=== Data for this exercise ===

——

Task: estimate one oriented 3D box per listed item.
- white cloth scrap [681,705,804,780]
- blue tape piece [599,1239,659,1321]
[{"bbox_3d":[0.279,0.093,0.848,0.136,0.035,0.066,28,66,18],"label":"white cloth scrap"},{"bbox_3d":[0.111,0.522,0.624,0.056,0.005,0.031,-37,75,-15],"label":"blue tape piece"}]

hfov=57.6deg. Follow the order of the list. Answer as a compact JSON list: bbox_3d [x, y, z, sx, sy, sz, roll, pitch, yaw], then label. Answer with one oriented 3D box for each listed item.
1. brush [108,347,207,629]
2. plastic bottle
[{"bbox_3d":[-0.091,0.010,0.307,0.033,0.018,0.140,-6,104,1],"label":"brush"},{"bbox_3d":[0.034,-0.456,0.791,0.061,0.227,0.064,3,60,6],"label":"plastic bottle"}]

——

=== What to produce ===
Check each line of the data above for the word "listed" and copy the ones where it is found.

=== Task output ===
Task: estimate one oriented 3D box per listed item.
hfov=57.6deg. Follow the order of the list. Answer as a compact JSON list: bbox_3d [x, y, z, sx, sy, sz, roll, pitch, yaw], then label. Answer with one oriented 3D box for each listed item.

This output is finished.